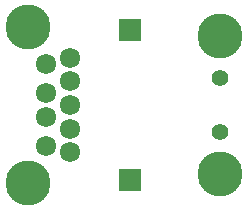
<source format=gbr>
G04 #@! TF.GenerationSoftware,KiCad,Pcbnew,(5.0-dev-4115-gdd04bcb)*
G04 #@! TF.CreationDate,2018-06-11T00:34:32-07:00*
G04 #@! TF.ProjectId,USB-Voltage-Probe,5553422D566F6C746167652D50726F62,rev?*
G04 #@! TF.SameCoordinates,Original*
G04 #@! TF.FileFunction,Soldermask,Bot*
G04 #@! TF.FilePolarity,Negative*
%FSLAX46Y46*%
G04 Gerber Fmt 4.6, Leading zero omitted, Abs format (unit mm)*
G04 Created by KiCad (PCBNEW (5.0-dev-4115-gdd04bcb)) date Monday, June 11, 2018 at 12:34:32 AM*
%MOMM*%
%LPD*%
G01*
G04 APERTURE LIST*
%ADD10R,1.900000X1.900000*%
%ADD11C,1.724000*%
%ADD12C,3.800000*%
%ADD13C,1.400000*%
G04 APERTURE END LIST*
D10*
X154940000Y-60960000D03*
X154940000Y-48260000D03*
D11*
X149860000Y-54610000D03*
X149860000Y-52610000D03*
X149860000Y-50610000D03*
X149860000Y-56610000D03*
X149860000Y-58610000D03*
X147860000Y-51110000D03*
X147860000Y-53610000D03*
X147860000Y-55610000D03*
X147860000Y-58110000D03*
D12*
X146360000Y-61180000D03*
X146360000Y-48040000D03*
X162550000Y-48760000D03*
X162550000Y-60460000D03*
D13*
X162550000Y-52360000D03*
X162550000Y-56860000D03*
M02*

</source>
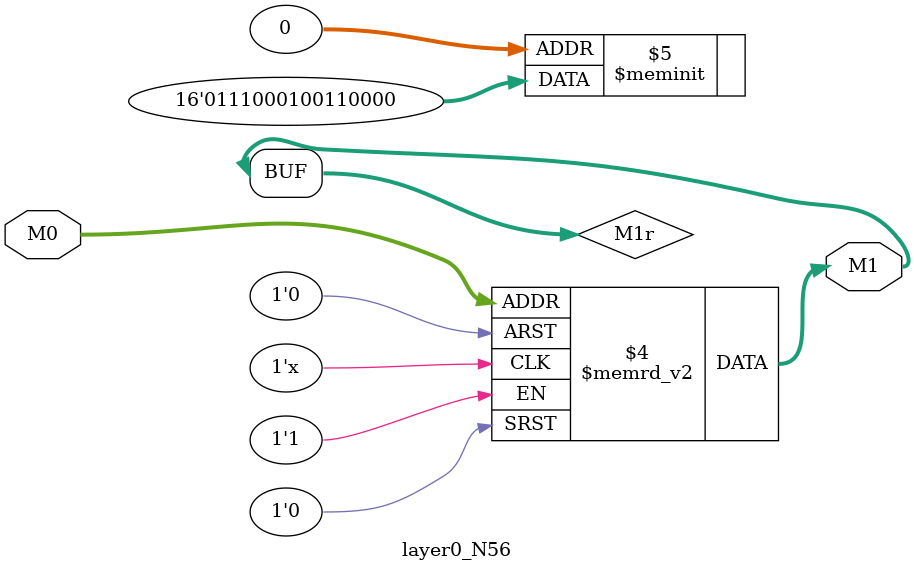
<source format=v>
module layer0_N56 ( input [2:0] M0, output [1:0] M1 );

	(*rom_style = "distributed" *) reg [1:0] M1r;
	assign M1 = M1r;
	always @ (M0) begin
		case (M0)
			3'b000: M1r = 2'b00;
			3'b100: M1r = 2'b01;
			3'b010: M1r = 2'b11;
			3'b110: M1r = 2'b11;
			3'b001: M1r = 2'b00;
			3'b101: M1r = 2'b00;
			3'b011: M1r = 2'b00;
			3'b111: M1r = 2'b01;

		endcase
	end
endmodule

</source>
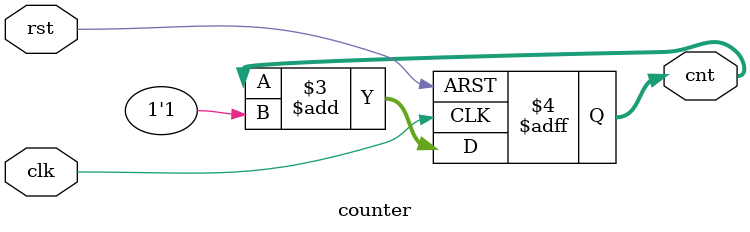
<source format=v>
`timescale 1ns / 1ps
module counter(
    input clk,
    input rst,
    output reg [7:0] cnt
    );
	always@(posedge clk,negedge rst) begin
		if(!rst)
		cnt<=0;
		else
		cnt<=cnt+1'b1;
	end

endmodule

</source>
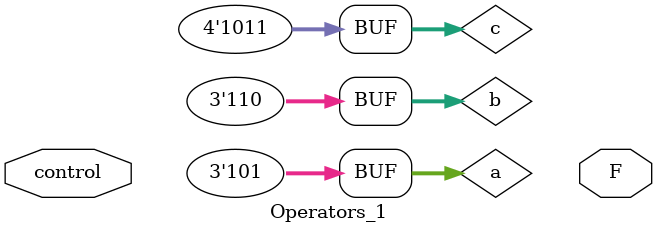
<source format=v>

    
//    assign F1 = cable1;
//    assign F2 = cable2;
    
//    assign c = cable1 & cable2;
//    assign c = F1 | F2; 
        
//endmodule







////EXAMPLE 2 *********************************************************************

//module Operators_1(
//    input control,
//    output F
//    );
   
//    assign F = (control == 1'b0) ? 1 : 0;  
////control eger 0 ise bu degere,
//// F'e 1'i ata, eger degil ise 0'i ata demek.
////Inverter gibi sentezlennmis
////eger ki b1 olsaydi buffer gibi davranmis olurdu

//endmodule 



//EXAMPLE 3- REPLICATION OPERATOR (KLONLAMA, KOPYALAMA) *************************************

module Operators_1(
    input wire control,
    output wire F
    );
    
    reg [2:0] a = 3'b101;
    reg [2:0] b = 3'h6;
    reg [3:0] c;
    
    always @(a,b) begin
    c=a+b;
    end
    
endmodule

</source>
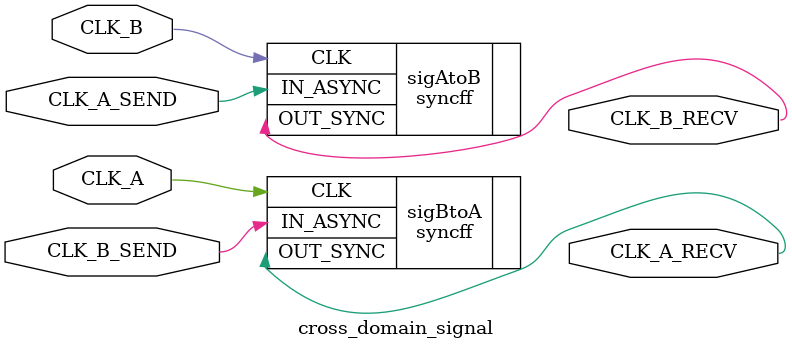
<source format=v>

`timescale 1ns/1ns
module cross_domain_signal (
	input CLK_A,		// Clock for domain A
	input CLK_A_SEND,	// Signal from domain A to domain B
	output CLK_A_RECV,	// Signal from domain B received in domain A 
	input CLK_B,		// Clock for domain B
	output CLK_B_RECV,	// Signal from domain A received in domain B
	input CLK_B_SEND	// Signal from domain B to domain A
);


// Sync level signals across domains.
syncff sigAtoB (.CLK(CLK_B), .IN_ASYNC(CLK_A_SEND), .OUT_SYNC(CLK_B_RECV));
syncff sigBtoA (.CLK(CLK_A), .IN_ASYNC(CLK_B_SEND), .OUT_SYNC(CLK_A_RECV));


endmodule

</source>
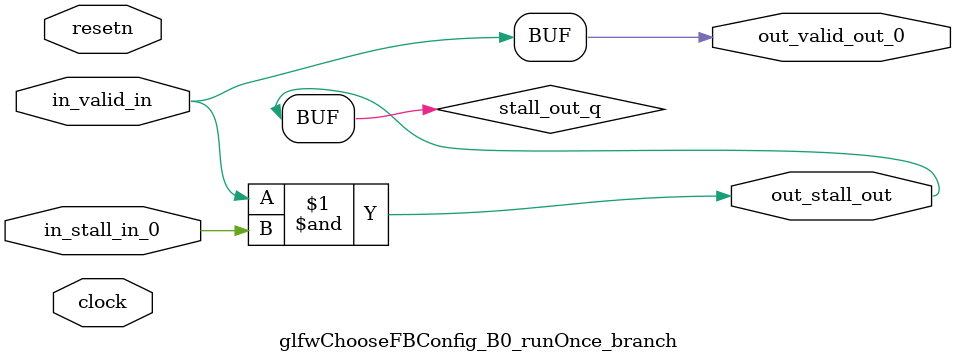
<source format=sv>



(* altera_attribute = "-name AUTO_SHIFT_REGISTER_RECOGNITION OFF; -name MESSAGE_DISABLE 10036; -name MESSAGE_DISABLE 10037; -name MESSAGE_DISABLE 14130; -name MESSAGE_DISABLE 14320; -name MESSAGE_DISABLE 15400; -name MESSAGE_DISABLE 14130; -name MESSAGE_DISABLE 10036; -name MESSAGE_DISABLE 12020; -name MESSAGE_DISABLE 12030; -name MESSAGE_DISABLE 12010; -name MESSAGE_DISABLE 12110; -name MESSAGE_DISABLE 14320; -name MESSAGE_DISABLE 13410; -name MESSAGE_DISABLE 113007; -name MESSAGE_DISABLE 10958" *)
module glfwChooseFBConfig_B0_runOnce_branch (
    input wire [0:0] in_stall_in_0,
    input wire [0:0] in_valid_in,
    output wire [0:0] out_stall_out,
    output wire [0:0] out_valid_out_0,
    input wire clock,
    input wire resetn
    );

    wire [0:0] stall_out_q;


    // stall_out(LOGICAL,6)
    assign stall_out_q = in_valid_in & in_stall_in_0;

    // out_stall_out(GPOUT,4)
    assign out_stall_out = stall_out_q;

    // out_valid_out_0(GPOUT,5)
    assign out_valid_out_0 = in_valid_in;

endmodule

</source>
^^^^^^^^^^^^^^^^
*TASK OBJECTIVE*. What is the number of lines in the records that include the word "begin"? Answer with that number only.

*REPLY TO THE TASK*. 3